For more advanced players, try shaping the ball around the stick instead of hitting it. So set up the exercise the same way, but instead of trying to hit the stick, try and draw or fade the ball around the stick.

This alignment stick drill will give you great visual tracking of your ball flight and shot shape.

Alignment Stick Exercise #11 – Ball Position

Another big problem that amateur golfers struggle with is the correct ball position and this alignment stick drill will help you become more confident when it comes to ball position in the stance.

How To Do The Drill

With your golf ball on the ground, lay one stick inside the ball along the target line, then place the second stick behind the golf ball perpendicular to your body. This will form a ‘T’ shape on the ground.

With the second stick running between your legs giving you the ‘true’ position of the ball in your swing rather then the ‘perceived position’ of the ball which is what leads to the confusion in the first place.

Alignment Stick Exercise #12 – The Putting Path Drill 

Here is another simple but effective alignment stick drill that achieves a number of key goals when putting. It will keep your putter head travelling in a straight line to the hole and you will be able to see if your putter deviates during the stroke at all.

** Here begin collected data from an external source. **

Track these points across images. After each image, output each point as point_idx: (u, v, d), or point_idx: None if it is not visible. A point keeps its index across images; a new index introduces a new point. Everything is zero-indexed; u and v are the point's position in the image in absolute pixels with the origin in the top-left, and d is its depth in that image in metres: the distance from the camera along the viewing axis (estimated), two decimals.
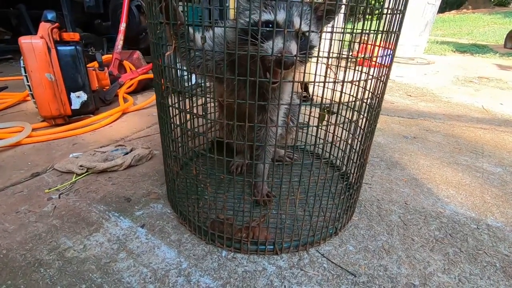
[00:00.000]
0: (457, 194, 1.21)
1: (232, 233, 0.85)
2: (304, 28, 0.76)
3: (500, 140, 1.78)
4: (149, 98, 2.32)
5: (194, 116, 0.81)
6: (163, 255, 0.85)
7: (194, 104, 0.89)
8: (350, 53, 0.92)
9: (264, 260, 0.85)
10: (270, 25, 0.75)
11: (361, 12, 0.74)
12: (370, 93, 0.93)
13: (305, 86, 2.44)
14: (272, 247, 0.86)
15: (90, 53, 2.97)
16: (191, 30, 0.84)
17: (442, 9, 23.77)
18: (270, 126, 0.86)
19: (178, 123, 0.83)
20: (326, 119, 1.30)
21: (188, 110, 0.82)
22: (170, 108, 0.84)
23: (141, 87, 2.56)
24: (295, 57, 0.68)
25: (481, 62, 5.45)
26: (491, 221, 1.05)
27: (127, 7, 2.34)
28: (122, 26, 2.32)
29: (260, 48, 0.71)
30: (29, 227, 0.94)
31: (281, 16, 0.73)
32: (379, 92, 0.94)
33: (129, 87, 2.39)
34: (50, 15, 1.58)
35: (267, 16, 0.75)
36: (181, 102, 0.83)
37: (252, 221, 0.85)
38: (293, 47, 0.70)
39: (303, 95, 2.30)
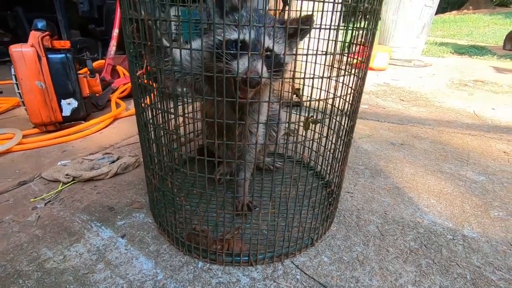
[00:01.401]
0: (438, 203, 1.23)
1: (208, 244, 0.87)
2: (274, 47, 0.78)
3: (487, 147, 1.79)
4: None
5: (168, 132, 0.83)
6: (140, 266, 0.87)
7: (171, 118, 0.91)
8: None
9: (239, 271, 0.87)
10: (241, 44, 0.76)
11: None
12: (348, 103, 0.94)
13: (296, 91, 2.46)
14: (247, 258, 0.88)
15: (85, 57, 3.00)
16: (167, 43, 0.86)
17: (443, 9, 23.74)
18: (248, 139, 0.88)
19: (154, 138, 0.85)
20: (310, 127, 1.32)
21: (161, 125, 0.84)
22: (148, 124, 0.86)
23: None
24: (259, 78, 0.70)
25: (478, 65, 5.45)
26: (468, 232, 1.06)
27: (119, 13, 2.35)
28: (115, 32, 2.34)
29: (228, 67, 0.73)
30: (12, 237, 0.96)
31: (248, 36, 0.74)
32: (354, 102, 0.96)
33: (122, 92, 2.42)
34: (40, 24, 1.61)
35: (235, 35, 0.76)
36: (155, 117, 0.84)
37: (226, 233, 0.87)
38: (259, 66, 0.72)
39: (295, 100, 2.31)
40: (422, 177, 1.43)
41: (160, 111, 0.83)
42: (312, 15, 0.78)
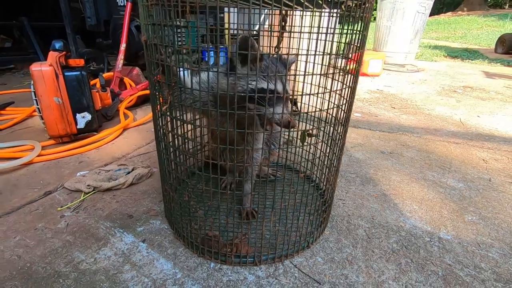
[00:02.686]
0: (419, 209, 1.38)
1: (219, 248, 1.02)
2: (290, 91, 0.95)
3: (468, 155, 1.95)
4: (148, 113, 2.48)
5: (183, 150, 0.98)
6: (161, 267, 1.02)
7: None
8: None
9: (246, 270, 1.02)
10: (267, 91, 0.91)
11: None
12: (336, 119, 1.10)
13: (294, 101, 2.61)
14: (252, 259, 1.03)
15: (92, 68, 3.14)
16: (181, 75, 1.01)
17: (438, 10, 24.01)
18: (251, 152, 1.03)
19: (172, 157, 1.00)
20: (306, 140, 1.48)
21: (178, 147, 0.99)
22: (167, 148, 1.00)
23: (141, 101, 2.72)
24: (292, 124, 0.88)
25: (469, 69, 5.64)
26: (443, 234, 1.22)
27: (127, 28, 2.50)
28: (123, 46, 2.48)
29: (261, 112, 0.90)
30: (47, 242, 1.10)
31: (279, 87, 0.91)
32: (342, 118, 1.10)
33: (130, 101, 2.56)
34: (58, 44, 1.74)
35: (265, 85, 0.91)
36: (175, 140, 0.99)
37: (235, 238, 1.02)
38: (289, 111, 0.90)
39: (293, 109, 2.47)
40: (407, 184, 1.59)
41: (177, 136, 0.98)
42: (297, 55, 0.95)
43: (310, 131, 1.42)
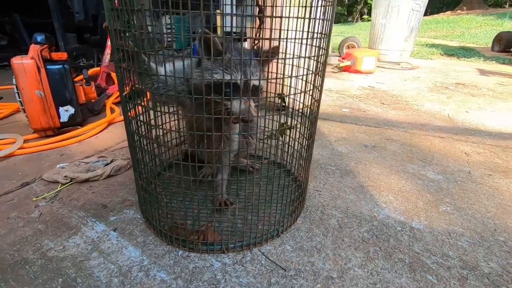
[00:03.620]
0: (395, 200, 1.39)
1: (186, 236, 1.02)
2: (256, 82, 0.94)
3: (451, 149, 1.95)
4: None
5: (151, 141, 0.98)
6: (129, 254, 1.02)
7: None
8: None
9: (213, 258, 1.02)
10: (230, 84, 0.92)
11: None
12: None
13: (283, 97, 2.61)
14: (220, 247, 1.03)
15: (81, 63, 3.14)
16: (153, 64, 1.02)
17: (438, 9, 23.97)
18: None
19: (140, 145, 1.00)
20: (285, 133, 1.48)
21: (145, 134, 0.99)
22: (135, 133, 1.01)
23: None
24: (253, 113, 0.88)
25: (464, 67, 5.63)
26: (415, 224, 1.22)
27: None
28: (109, 41, 2.47)
29: (226, 106, 0.91)
30: (18, 231, 1.11)
31: (239, 77, 0.91)
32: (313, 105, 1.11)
33: (117, 97, 2.56)
34: (40, 37, 1.75)
35: (223, 77, 0.92)
36: (140, 128, 1.00)
37: (202, 226, 1.03)
38: (252, 106, 0.89)
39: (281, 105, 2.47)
40: (387, 176, 1.59)
41: (143, 123, 0.98)
42: (278, 46, 0.95)
43: (288, 124, 1.43)
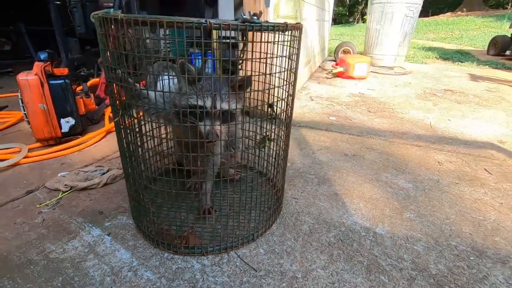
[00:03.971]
0: (364, 207, 1.52)
1: (171, 240, 1.17)
2: (225, 107, 1.08)
3: (426, 157, 2.09)
4: None
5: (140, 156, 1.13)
6: (120, 256, 1.17)
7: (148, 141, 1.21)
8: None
9: (194, 260, 1.16)
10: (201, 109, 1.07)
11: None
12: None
13: (271, 105, 2.75)
14: (200, 250, 1.17)
15: (82, 73, 3.30)
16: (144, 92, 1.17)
17: (439, 10, 23.99)
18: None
19: (128, 157, 1.15)
20: (266, 144, 1.63)
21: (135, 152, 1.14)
22: (130, 147, 1.15)
23: None
24: (218, 135, 1.03)
25: (456, 72, 5.75)
26: (379, 230, 1.36)
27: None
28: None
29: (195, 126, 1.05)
30: (23, 235, 1.26)
31: (208, 103, 1.06)
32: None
33: None
34: (43, 55, 1.90)
35: (199, 102, 1.06)
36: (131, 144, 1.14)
37: (184, 231, 1.17)
38: (217, 128, 1.03)
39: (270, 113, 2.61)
40: (360, 185, 1.73)
41: (135, 138, 1.13)
42: (250, 76, 1.09)
43: (269, 136, 1.58)
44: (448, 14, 22.02)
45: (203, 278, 1.08)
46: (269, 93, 1.24)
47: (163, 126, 1.50)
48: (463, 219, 1.45)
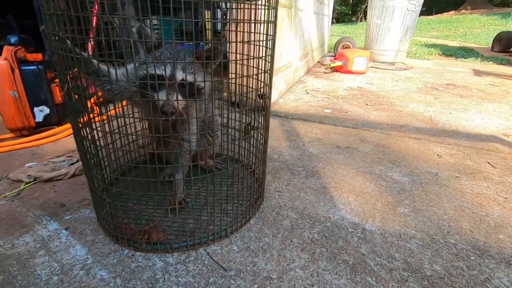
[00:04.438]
0: (354, 201, 1.38)
1: (131, 235, 1.04)
2: (188, 78, 0.95)
3: (425, 150, 1.94)
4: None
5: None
6: (74, 253, 1.04)
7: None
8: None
9: (157, 257, 1.03)
10: (160, 78, 0.94)
11: None
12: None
13: (261, 95, 2.62)
14: (164, 246, 1.04)
15: None
16: (103, 67, 1.04)
17: (442, 9, 23.72)
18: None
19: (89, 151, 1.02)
20: (249, 133, 1.50)
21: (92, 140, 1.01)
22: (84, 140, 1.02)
23: None
24: (176, 108, 0.89)
25: (459, 67, 5.58)
26: (368, 226, 1.22)
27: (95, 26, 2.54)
28: (90, 43, 2.51)
29: (153, 98, 0.92)
30: None
31: (167, 71, 0.92)
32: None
33: (100, 97, 2.58)
34: (13, 39, 1.78)
35: (158, 71, 0.93)
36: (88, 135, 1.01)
37: (145, 225, 1.04)
38: (174, 98, 0.90)
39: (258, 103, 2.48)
40: (351, 178, 1.59)
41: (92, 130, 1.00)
42: (218, 45, 0.96)
43: (253, 124, 1.44)
44: (452, 12, 21.73)
45: (164, 278, 0.95)
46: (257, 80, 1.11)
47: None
48: (463, 214, 1.30)
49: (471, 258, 1.07)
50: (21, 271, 0.96)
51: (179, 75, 0.96)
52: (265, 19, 1.02)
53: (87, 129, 0.98)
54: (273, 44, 1.10)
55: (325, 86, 3.79)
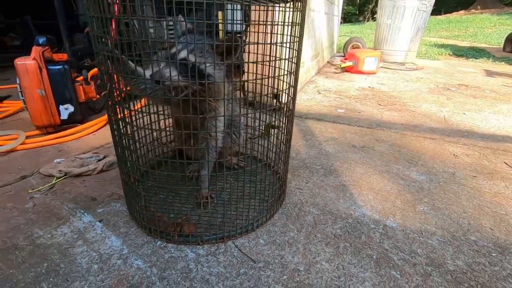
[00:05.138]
0: (374, 199, 1.42)
1: (164, 227, 1.09)
2: (191, 58, 0.99)
3: (440, 150, 1.96)
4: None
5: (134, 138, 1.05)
6: (110, 243, 1.09)
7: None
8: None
9: (189, 249, 1.08)
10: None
11: None
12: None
13: (276, 95, 2.66)
14: (195, 238, 1.09)
15: (86, 63, 3.26)
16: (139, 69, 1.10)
17: (452, 9, 23.42)
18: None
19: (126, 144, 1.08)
20: (271, 132, 1.54)
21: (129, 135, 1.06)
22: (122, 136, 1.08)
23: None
24: (167, 79, 0.95)
25: (471, 68, 5.54)
26: (389, 222, 1.25)
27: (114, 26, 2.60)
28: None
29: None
30: (12, 220, 1.20)
31: (173, 51, 1.00)
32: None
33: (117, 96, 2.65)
34: (41, 39, 1.85)
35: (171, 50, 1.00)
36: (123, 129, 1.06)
37: (178, 218, 1.09)
38: (167, 71, 0.95)
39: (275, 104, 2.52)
40: (369, 176, 1.62)
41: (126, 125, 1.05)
42: (239, 34, 1.00)
43: (273, 124, 1.49)
44: (462, 12, 21.45)
45: (197, 268, 1.00)
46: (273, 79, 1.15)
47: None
48: (483, 213, 1.33)
49: (493, 254, 1.09)
50: (63, 259, 1.02)
51: (182, 54, 1.00)
52: (293, 22, 1.06)
53: (126, 125, 1.03)
54: (300, 46, 1.13)
55: (337, 86, 3.81)
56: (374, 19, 23.98)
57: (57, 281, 0.93)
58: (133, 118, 1.13)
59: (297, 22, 1.08)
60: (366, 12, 28.42)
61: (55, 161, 1.65)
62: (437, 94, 3.49)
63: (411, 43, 5.91)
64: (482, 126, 2.44)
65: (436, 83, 4.13)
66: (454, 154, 1.90)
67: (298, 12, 1.07)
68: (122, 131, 1.05)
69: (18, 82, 1.87)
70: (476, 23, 15.43)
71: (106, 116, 2.23)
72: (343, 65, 4.66)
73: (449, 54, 7.50)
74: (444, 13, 21.90)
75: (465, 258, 1.07)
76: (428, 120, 2.58)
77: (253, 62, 1.04)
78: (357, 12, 29.22)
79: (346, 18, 26.50)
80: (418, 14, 5.69)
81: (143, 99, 1.39)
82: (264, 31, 1.03)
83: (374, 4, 26.02)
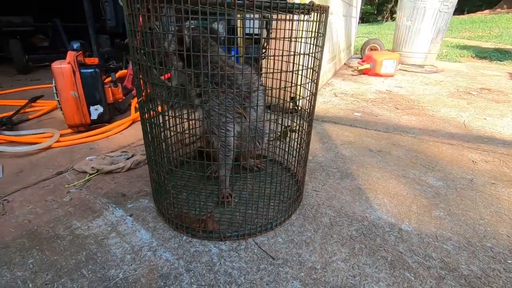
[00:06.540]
0: (389, 203, 1.45)
1: (190, 223, 1.17)
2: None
3: (458, 156, 1.96)
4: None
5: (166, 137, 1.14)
6: (141, 236, 1.19)
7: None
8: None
9: (212, 244, 1.16)
10: None
11: None
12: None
13: (293, 99, 2.71)
14: (218, 235, 1.17)
15: (112, 65, 3.43)
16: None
17: (476, 8, 22.58)
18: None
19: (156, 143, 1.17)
20: (288, 135, 1.61)
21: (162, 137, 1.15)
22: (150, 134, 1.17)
23: None
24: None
25: (494, 71, 5.37)
26: (405, 226, 1.29)
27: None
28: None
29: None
30: (52, 212, 1.32)
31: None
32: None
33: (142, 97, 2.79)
34: (75, 45, 1.99)
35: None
36: (154, 129, 1.16)
37: (202, 215, 1.17)
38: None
39: (292, 107, 2.57)
40: (386, 180, 1.65)
41: (156, 126, 1.14)
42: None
43: (292, 127, 1.55)
44: (486, 11, 20.62)
45: (220, 262, 1.07)
46: (290, 83, 1.21)
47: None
48: (500, 220, 1.34)
49: (508, 261, 1.11)
50: (99, 249, 1.12)
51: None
52: (316, 32, 1.12)
53: (159, 127, 1.12)
54: (321, 55, 1.19)
55: (353, 89, 3.81)
56: (393, 19, 23.44)
57: (95, 268, 1.03)
58: (162, 121, 1.22)
59: (321, 32, 1.14)
60: (384, 12, 27.84)
61: (87, 158, 1.77)
62: (457, 98, 3.44)
63: (431, 45, 5.79)
64: (503, 132, 2.40)
65: (456, 86, 4.05)
66: (472, 161, 1.89)
67: (321, 24, 1.13)
68: (157, 133, 1.14)
69: (54, 84, 2.01)
70: (501, 23, 14.82)
71: (131, 117, 2.36)
72: (360, 68, 4.65)
73: (471, 56, 7.28)
74: (468, 13, 21.14)
75: (480, 263, 1.10)
76: (447, 125, 2.56)
77: (278, 71, 1.10)
78: (376, 12, 28.66)
79: (364, 18, 26.05)
80: (439, 15, 5.57)
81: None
82: (283, 38, 1.09)
83: (393, 3, 25.45)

It also gets you the image of seeing the ball travel to the hole and go in – something that many golfers don’t always do and that is staying down after hitting the putt and watching it go into the hole.

How To Do The Drill

  1. To do this drill, find a hole on the putting green (can also be an indoor putting green) that is flat and set your putter on the ground aligned to the hole.
  2. Then set the alignment sticks just outside the heel and toe of the putter so it forms a path or channel to the hole.
  3. Set, the ball down in front of the putter and make the stroke.
  4. You should see the ball travel down the path created by the alignment sticks and drop into the hole.

If the ball hits the alignment sticks, you will know you’ve either pushed or pulled the stroke and you can correct it on the next putt.